Germany's Milky Chance return with an idiosyncratic and inventive alt-pop album, Living In A Haze, which vibrates with possibility and passion - it's a thrilling juncture for the band as they look forward to a heavy touring schedule in 2023 and beyond.
As Milky Chance shares the idiosyncratic and inventive alt-pop songs that populate their new album Living In A Haze, they proudly boast over 10 million monthly Spotify listeners, an enviable touring resume (including stops at Coachella and Lollapalooza), and an upcoming schedule of world-trotting 2023 dates featuring the biggest shows of their career. Over the past decade, they've proven themselves to be, in their own low-key way, one of the biggest bands in the world.
Their runaway hit debut "Stolen Dance" - which recently surpassed over 1 billion streams on Spotify - gifted Clemens Rehbein and Phillipp Dausch with a platform far beyond what the duo could have imagined. They capitalized on that momentum with their 2014 debut Sadnecessary, which broke them as a global streaming and touring act, and followed that up with 2017's Blossom and 2019's Mind The Moon, which found them taking advantage of new resources to collaborate with heroes like Jack Johnson and Ladysmith Black Mambazo.
On their independent debut Living In A Haze, Milky Chance thrive on writing the tightest, most groove-forward alt-pop songs imaginable - and then going back and distorting each sound into its wildest iteration. Recorded at Jazzanova Recording Studios in Berlin with production help from DECCO, Jonas Holle, Tobias Kuhn, and Dennis Neuer as well as guest appearances from Fatoumata Diawara and Charlotte Cardin, Living In A Haze applies the band's endless musical curiosity to the propulsive logic of the best club music while delivering masterful songcraft.

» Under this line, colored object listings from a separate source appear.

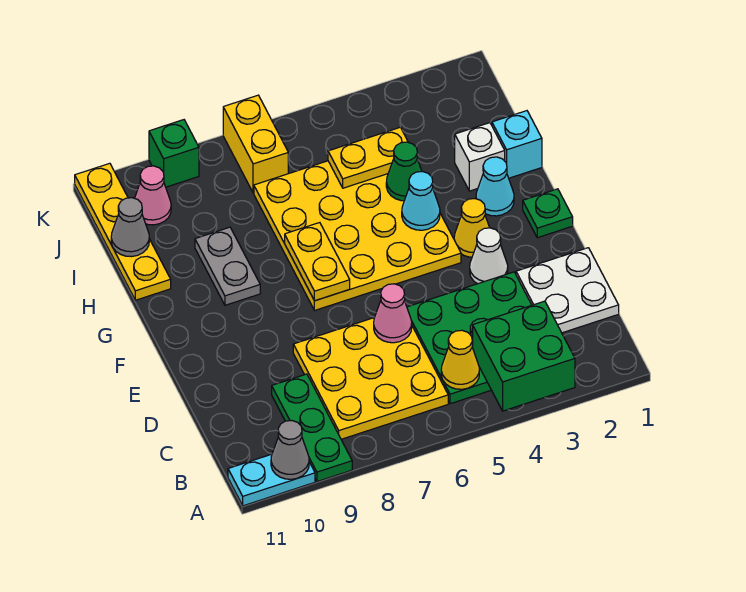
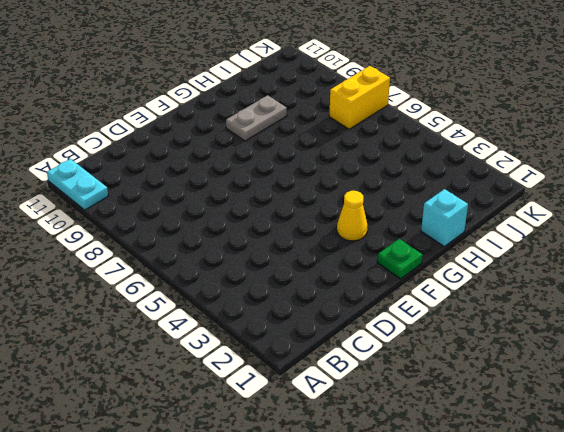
none -> green plate A9:C9 level 1
none -> green plate B3:D5 level 1
none -> yellow plate B6:D8 level 1

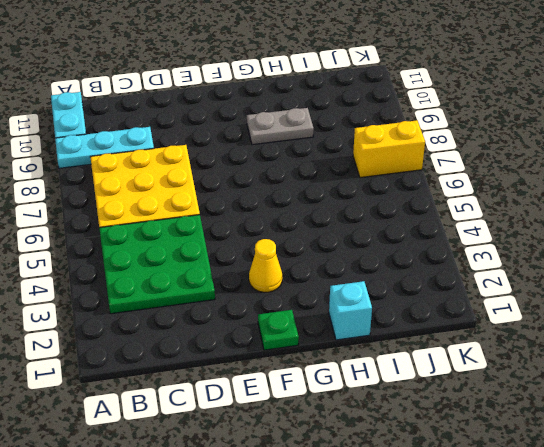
cyan plate A9:C9 level 1 -> green plate A9:C9 level 1
none -> white plate C1:D2 level 1
none -> white cone E3 level 1
none -> yellow plate F4:I7 level 1

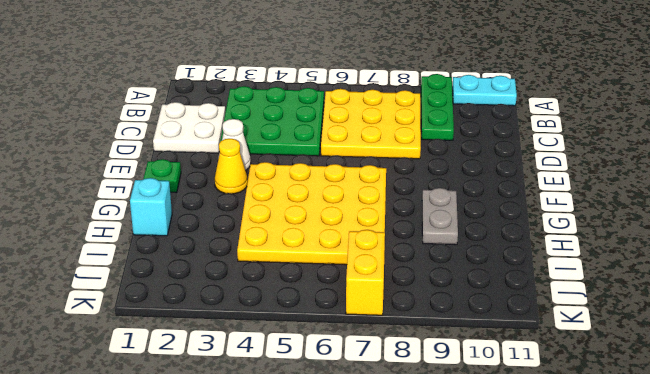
none -> cyan cone G2 level 1
none -> white brick H2 level 1
none -> yellow plate H11:K11 level 1

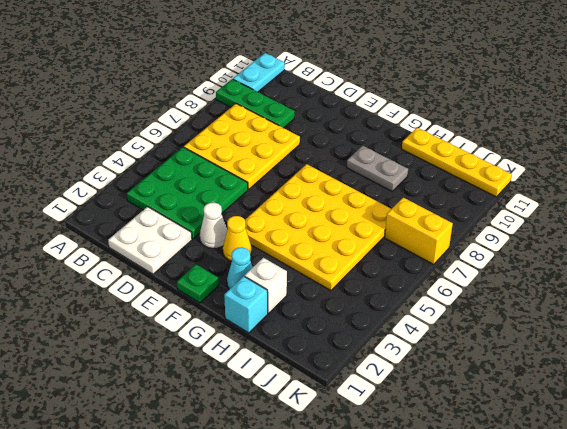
none -> pink cone J10 level 1
none -> green brick K9 level 1
none -> green brick A3:B4 level 2

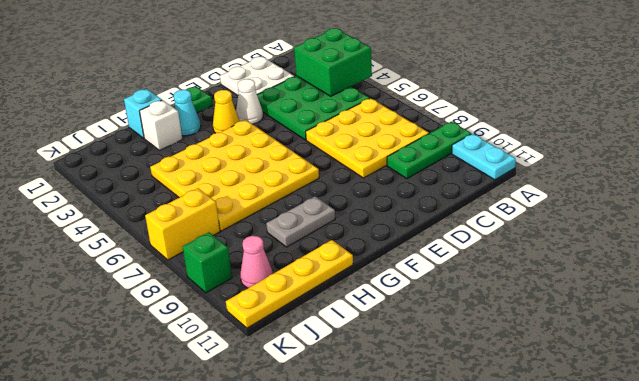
none -> grey cone A10 level 2
none -> yellow cone B5 level 2
none -> pink cone D6 level 2

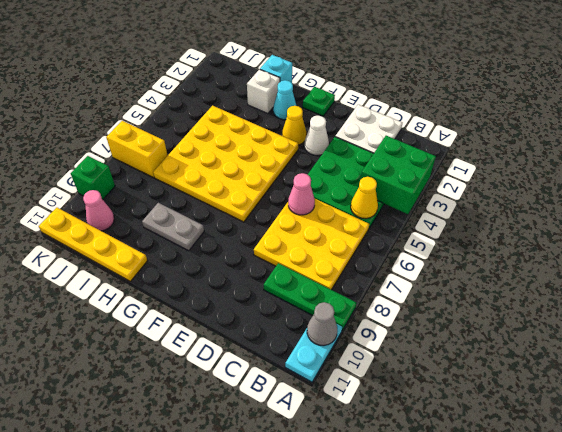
none -> yellow plate F7:G7 level 2
none -> cyan cone G4 level 2
none -> green cone H4 level 2

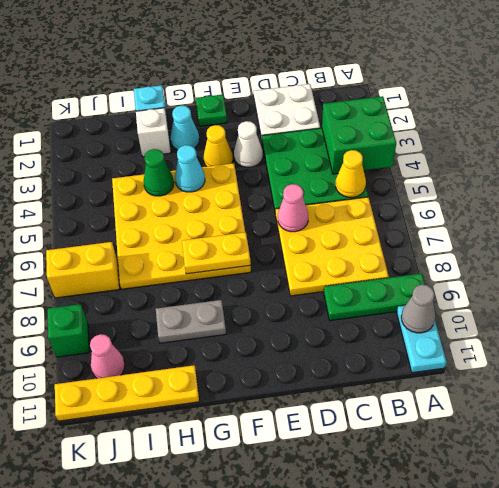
none -> yellow plate I4:I5 level 2
none -> grey cone I11 level 2

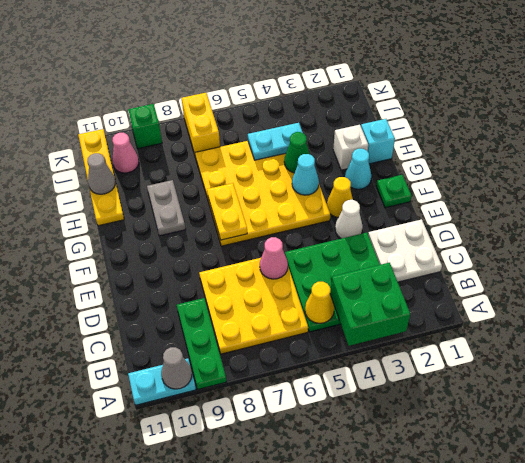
cyan plate I4:I5 level 2 -> yellow plate I4:I5 level 2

There are sublime moments throughout: album opener and lead single "Living In A Haze" is an economical haymaker of a track that unfolds with an enigmatic logic, going from elegiac triplet guitar figure to a tight, post-Strokes rhythmic feel that provides the ideal musical metaphor to accompany Rehbein's dreamy delivery. Afrobeat rhythms power both "Flicker In The Dark" and "Feeling For You" - on the first providing a canvas on which to liberally splatter earthy acoustic textures and a cartoonishly colorful guitar solo, on the second lending a swiveling counterpoint to a narcotized vocal. And on "History Of Yesterday," Milky Chance marry a UKG shuffle with sunny atmospherics and cascades of reverberating piano to propel the band's breeziest chorus to date.